SOURCE MATERIAL →
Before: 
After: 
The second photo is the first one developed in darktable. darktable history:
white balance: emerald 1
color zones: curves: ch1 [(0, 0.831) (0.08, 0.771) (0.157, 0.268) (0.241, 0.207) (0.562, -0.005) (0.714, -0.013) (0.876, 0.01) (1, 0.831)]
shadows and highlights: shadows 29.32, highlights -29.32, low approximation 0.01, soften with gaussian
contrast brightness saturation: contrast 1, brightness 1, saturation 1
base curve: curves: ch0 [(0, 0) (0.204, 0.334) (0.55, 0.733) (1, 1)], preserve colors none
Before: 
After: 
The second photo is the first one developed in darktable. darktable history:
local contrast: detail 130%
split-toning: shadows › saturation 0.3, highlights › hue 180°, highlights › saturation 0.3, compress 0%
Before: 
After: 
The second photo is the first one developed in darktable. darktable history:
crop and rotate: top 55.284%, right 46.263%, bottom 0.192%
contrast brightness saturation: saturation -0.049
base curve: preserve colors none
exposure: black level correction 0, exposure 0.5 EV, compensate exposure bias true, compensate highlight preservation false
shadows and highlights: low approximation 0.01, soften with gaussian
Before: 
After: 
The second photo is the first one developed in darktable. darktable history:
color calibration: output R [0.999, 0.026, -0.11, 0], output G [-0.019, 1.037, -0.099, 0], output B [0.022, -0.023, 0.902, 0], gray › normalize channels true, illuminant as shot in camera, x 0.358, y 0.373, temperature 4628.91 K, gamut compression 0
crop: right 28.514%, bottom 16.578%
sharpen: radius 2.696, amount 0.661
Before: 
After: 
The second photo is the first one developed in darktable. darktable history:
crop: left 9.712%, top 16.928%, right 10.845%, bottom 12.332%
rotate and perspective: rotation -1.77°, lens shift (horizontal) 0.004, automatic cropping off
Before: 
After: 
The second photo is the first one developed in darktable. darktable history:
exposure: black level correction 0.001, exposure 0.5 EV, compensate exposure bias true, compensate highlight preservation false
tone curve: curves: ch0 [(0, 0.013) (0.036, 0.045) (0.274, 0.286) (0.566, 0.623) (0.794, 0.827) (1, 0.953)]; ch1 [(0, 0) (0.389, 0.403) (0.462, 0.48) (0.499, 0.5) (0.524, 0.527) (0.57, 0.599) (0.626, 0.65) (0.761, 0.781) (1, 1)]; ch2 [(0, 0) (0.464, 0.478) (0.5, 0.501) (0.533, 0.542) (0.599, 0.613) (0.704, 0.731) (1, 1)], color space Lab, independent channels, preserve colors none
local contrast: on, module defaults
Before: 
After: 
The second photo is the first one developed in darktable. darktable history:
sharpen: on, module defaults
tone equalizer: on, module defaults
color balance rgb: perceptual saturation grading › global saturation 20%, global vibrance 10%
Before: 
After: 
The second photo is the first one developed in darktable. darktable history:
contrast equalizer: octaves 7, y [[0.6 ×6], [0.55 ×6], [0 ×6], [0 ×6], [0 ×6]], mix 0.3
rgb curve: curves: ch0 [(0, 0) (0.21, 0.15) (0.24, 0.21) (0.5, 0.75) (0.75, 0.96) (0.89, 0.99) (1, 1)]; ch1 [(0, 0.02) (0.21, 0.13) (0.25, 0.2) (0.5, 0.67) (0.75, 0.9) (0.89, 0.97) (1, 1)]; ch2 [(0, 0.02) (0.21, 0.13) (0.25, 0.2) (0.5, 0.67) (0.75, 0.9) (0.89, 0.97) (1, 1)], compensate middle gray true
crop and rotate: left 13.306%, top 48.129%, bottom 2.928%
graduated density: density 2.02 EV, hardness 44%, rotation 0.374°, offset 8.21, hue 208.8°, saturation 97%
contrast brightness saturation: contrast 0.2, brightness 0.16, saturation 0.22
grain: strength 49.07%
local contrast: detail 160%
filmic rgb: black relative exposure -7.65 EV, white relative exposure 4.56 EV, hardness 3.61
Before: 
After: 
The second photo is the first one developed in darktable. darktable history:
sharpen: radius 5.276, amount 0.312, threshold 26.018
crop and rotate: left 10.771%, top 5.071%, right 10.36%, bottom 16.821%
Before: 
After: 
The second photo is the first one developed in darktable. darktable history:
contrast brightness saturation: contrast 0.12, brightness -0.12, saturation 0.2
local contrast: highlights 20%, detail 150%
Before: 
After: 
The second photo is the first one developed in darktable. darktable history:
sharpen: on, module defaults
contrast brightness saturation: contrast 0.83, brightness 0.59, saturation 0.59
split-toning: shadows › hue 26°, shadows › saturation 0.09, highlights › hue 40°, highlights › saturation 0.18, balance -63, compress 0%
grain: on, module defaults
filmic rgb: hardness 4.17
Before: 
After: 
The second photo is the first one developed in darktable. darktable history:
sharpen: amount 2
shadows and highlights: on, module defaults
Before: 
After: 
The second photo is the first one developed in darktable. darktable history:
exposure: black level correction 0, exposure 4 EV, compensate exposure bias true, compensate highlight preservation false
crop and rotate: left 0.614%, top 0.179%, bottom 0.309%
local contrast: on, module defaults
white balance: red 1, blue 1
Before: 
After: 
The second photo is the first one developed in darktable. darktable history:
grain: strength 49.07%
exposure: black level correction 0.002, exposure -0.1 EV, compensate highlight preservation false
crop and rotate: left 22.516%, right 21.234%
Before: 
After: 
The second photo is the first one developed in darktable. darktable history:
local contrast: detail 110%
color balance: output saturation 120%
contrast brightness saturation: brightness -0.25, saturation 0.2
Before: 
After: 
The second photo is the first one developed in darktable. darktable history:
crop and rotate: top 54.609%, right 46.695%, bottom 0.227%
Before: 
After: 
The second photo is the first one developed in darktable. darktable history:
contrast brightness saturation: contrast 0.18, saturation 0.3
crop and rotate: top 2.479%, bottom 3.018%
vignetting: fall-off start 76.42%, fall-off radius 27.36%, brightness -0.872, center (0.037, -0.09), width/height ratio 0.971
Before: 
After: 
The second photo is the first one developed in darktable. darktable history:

STATED GOAL →
Rewrite all the items above as one numbered list with a line per number, leaving out any blank lines.

FULL SOLUTION →
1. Before: 
2. After: 
3. The second photo is the first one developed in darktable. darktable history:
4. white balance: emerald 1
5. color zones: curves: ch1 [(0, 0.831) (0.08, 0.771) (0.157, 0.268) (0.241, 0.207) (0.562, -0.005) (0.714, -0.013) (0.876, 0.01) (1, 0.831)]
6. shadows and highlights: shadows 29.32, highlights -29.32, low approximation 0.01, soften with gaussian
7. contrast brightness saturation: contrast 1, brightness 1, saturation 1
8. base curve: curves: ch0 [(0, 0) (0.204, 0.334) (0.55, 0.733) (1, 1)], preserve colors none
9. Before: 
10. After: 
11. The second photo is the first one developed in darktable. darktable history:
12. local contrast: detail 130%
13. split-toning: shadows › saturation 0.3, highlights › hue 180°, highlights › saturation 0.3, compress 0%
14. Before: 
15. After: 
16. The second photo is the first one developed in darktable. darktable history:
17. crop and rotate: top 55.284%, right 46.263%, bottom 0.192%
18. contrast brightness saturation: saturation -0.049
19. base curve: preserve colors none
20. exposure: black level correction 0, exposure 0.5 EV, compensate exposure bias true, compensate highlight preservation false
21. shadows and highlights: low approximation 0.01, soften with gaussian
22. Before: 
23. After: 
24. The second photo is the first one developed in darktable. darktable history:
25. color calibration: output R [0.999, 0.026, -0.11, 0], output G [-0.019, 1.037, -0.099, 0], output B [0.022, -0.023, 0.902, 0], gray › normalize channels true, illuminant as shot in camera, x 0.358, y 0.373, temperature 4628.91 K, gamut compression 0
26. crop: right 28.514%, bottom 16.578%
27. sharpen: radius 2.696, amount 0.661
28. Before: 
29. After: 
30. The second photo is the first one developed in darktable. darktable history:
31. crop: left 9.712%, top 16.928%, right 10.845%, bottom 12.332%
32. rotate and perspective: rotation -1.77°, lens shift (horizontal) 0.004, automatic cropping off
33. Before: 
34. After: 
35. The second photo is the first one developed in darktable. darktable history:
36. exposure: black level correction 0.001, exposure 0.5 EV, compensate exposure bias true, compensate highlight preservation false
37. tone curve: curves: ch0 [(0, 0.013) (0.036, 0.045) (0.274, 0.286) (0.566, 0.623) (0.794, 0.827) (1, 0.953)]; ch1 [(0, 0) (0.389, 0.403) (0.462, 0.48) (0.499, 0.5) (0.524, 0.527) (0.57, 0.599) (0.626, 0.65) (0.761, 0.781) (1, 1)]; ch2 [(0, 0) (0.464, 0.478) (0.5, 0.501) (0.533, 0.542) (0.599, 0.613) (0.704, 0.731) (1, 1)], color space Lab, independent channels, preserve colors none
38. local contrast: on, module defaults
39. Before: 
40. After: 
41. The second photo is the first one developed in darktable. darktable history:
42. sharpen: on, module defaults
43. tone equalizer: on, module defaults
44. color balance rgb: perceptual saturation grading › global saturation 20%, global vibrance 10%
45. Before: 
46. After: 
47. The second photo is the first one developed in darktable. darktable history:
48. contrast equalizer: octaves 7, y [[0.6 ×6], [0.55 ×6], [0 ×6], [0 ×6], [0 ×6]], mix 0.3
49. rgb curve: curves: ch0 [(0, 0) (0.21, 0.15) (0.24, 0.21) (0.5, 0.75) (0.75, 0.96) (0.89, 0.99) (1, 1)]; ch1 [(0, 0.02) (0.21, 0.13) (0.25, 0.2) (0.5, 0.67) (0.75, 0.9) (0.89, 0.97) (1, 1)]; ch2 [(0, 0.02) (0.21, 0.13) (0.25, 0.2) (0.5, 0.67) (0.75, 0.9) (0.89, 0.97) (1, 1)], compensate middle gray true
50. crop and rotate: left 13.306%, top 48.129%, bottom 2.928%
51. graduated density: density 2.02 EV, hardness 44%, rotation 0.374°, offset 8.21, hue 208.8°, saturation 97%
52. contrast brightness saturation: contrast 0.2, brightness 0.16, saturation 0.22
53. grain: strength 49.07%
54. local contrast: detail 160%
55. filmic rgb: black relative exposure -7.65 EV, white relative exposure 4.56 EV, hardness 3.61
56. Before: 
57. After: 
58. The second photo is the first one developed in darktable. darktable history:
59. sharpen: radius 5.276, amount 0.312, threshold 26.018
60. crop and rotate: left 10.771%, top 5.071%, right 10.36%, bottom 16.821%
61. Before: 
62. After: 
63. The second photo is the first one developed in darktable. darktable history:
64. contrast brightness saturation: contrast 0.12, brightness -0.12, saturation 0.2
65. local contrast: highlights 20%, detail 150%
66. Before: 
67. After: 
68. The second photo is the first one developed in darktable. darktable history:
69. sharpen: on, module defaults
70. contrast brightness saturation: contrast 0.83, brightness 0.59, saturation 0.59
71. split-toning: shadows › hue 26°, shadows › saturation 0.09, highlights › hue 40°, highlights › saturation 0.18, balance -63, compress 0%
72. grain: on, module defaults
73. filmic rgb: hardness 4.17
74. Before: 
75. After: 
76. The second photo is the first one developed in darktable. darktable history:
77. sharpen: amount 2
78. shadows and highlights: on, module defaults
79. Before: 
80. After: 
81. The second photo is the first one developed in darktable. darktable history:
82. exposure: black level correction 0, exposure 4 EV, compensate exposure bias true, compensate highlight preservation false
83. crop and rotate: left 0.614%, top 0.179%, bottom 0.309%
84. local contrast: on, module defaults
85. white balance: red 1, blue 1
86. Before: 
87. After: 
88. The second photo is the first one developed in darktable. darktable history:
89. grain: strength 49.07%
90. exposure: black level correction 0.002, exposure -0.1 EV, compensate highlight preservation false
91. crop and rotate: left 22.516%, right 21.234%
92. Before: 
93. After: 
94. The second photo is the first one developed in darktable. darktable history:
95. local contrast: detail 110%
96. color balance: output saturation 120%
97. contrast brightness saturation: brightness -0.25, saturation 0.2
98. Before: 
99. After: 
100. The second photo is the first one developed in darktable. darktable history:
101. crop and rotate: top 54.609%, right 46.695%, bottom 0.227%
102. Before: 
103. After: 
104. The second photo is the first one developed in darktable. darktable history:
105. contrast brightness saturation: contrast 0.18, saturation 0.3
106. crop and rotate: top 2.479%, bottom 3.018%
107. vignetting: fall-off start 76.42%, fall-off radius 27.36%, brightness -0.872, center (0.037, -0.09), width/height ratio 0.971
108. Before: 
109. After: 
110. The second photo is the first one developed in darktable. darktable history:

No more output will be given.